With more than $1.3 million now spent in the 35th district Senate race pitting GOP-aligned state Sen. Tim Sheldon against a Democratic challenger, an avalanche of campaign mailers was inevitable. So was stretching the truth in this battle for which party might control the state Senate next year.
The editor of the Kitsap Sun newspaper says his political reporter, Steven Gardner, is the latest victim of the loose use of facts in the campaign by independent groups and the campaigns. A mailer going out to thousands of households this week from Thurston County Democrats claims Gardner is personally backing Democrat Irene Bowling against Sheldon.
That’s just not true.
It appears the “quote” in the mailer was actually something the Bowling campaign wrote on its own web site adjacent to a link that takes readers to recorded interviews that Gardner did with the candidates.
Sun editor David Nelson goes into detail about this in a column published Wednesday that also points up the perils this kind of error poses to independent journalists:
I was able to catch up with Roger Erskine, chairman of the Thurston Democrats, Thursday morning. Erskine initially said the party volunteer who worked on the mailer is “a very responsible person” and he cited a July date of publication to suggest he believed the quote – “After listening to the candidates, there is no doubt that Irene is the right kind of leader for the 35th LD!” – was legitimate. But he hadn’t seen Nelson’s column.
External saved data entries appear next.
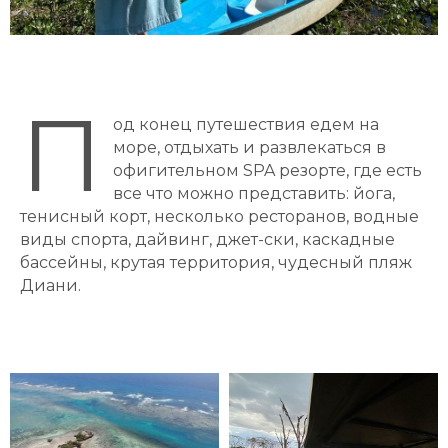
П
од конец путешествия едем на
море, отдыхать и развлекаться в
офигительном SPA резорте, где есть
все что можно представить: йога,
тенисный корт, несколько ресторанов, водные
виды спорта, дайвинг, джет-ски, каскадные
бассейны, крутая территория, чудесный пляж
Диани.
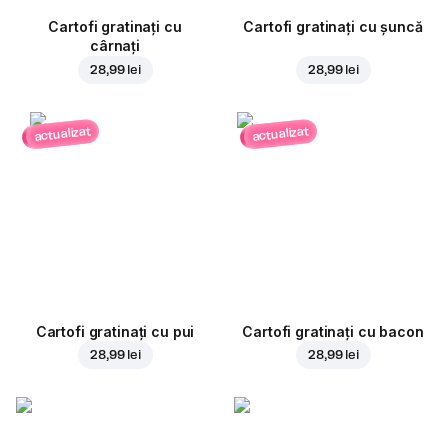
Cartofi gratinați cu
Cartofi gratinați cu șuncă
cârnați
28,99 lei
28,99 lei
actualizat
actualizat
Cartofi gratinați cu pui
Cartofi gratinați cu bacon
28,99 lei
28,99 lei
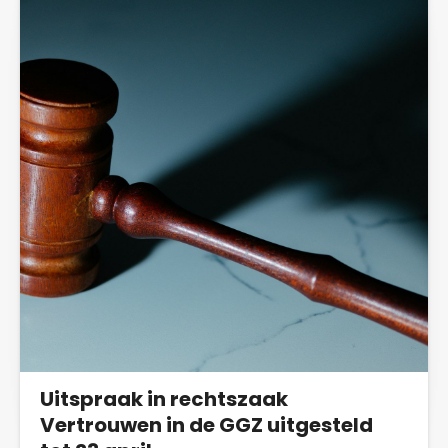
Uitspraak in rechtszaak
Vertrouwen in de GGZ uitgesteld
“I’ll keep checking,” Erskine said. And after he did, he sent Nelson a note acknowledging the error. In it, Erskine said the quote “should have been attributed to a campaign supporter in the Bowling campaign. The Bowling campaign had no input in the mailer. Our apology to Mr. Gardner and the Kitsap Sun.”
Falsely attributing mailer claims to news articles is becoming common in this election cycle, and this is perhaps the most flagrant misfire in attribution.
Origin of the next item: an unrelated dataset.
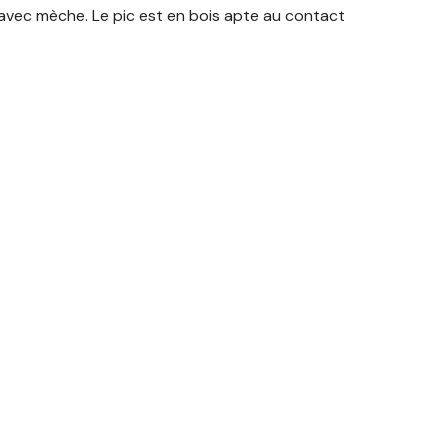
 avec mèche. Le pic est en bois apte au contact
As noted in our 35th district Senate race profile on Sunday, which unwound a few truth-stretching claims in the Senate race, the Sheldon campaign falsely cited The Olympian for a non-existent quote about Bowling’s interest in a luxury tax, which Bowling says is among possible way to raise funds for transportation projects instead of raising the gas tax. A consultant for Sheldon's campaign later claimed his staff preparing the mailer “transposed” the information and that it should have referred to a taped interview in the Kitsap Sun, but the audio link provided by Sheldon’s consultant revealed no such quote from Bowling.
Other factually flawed claims in mailers, which the article mention, attack Bowling and Sheldon.
Faulty claims also are cropping up in the 35th district House races, which include claims about Dan Griffey and Kathy Haigh that are questionable.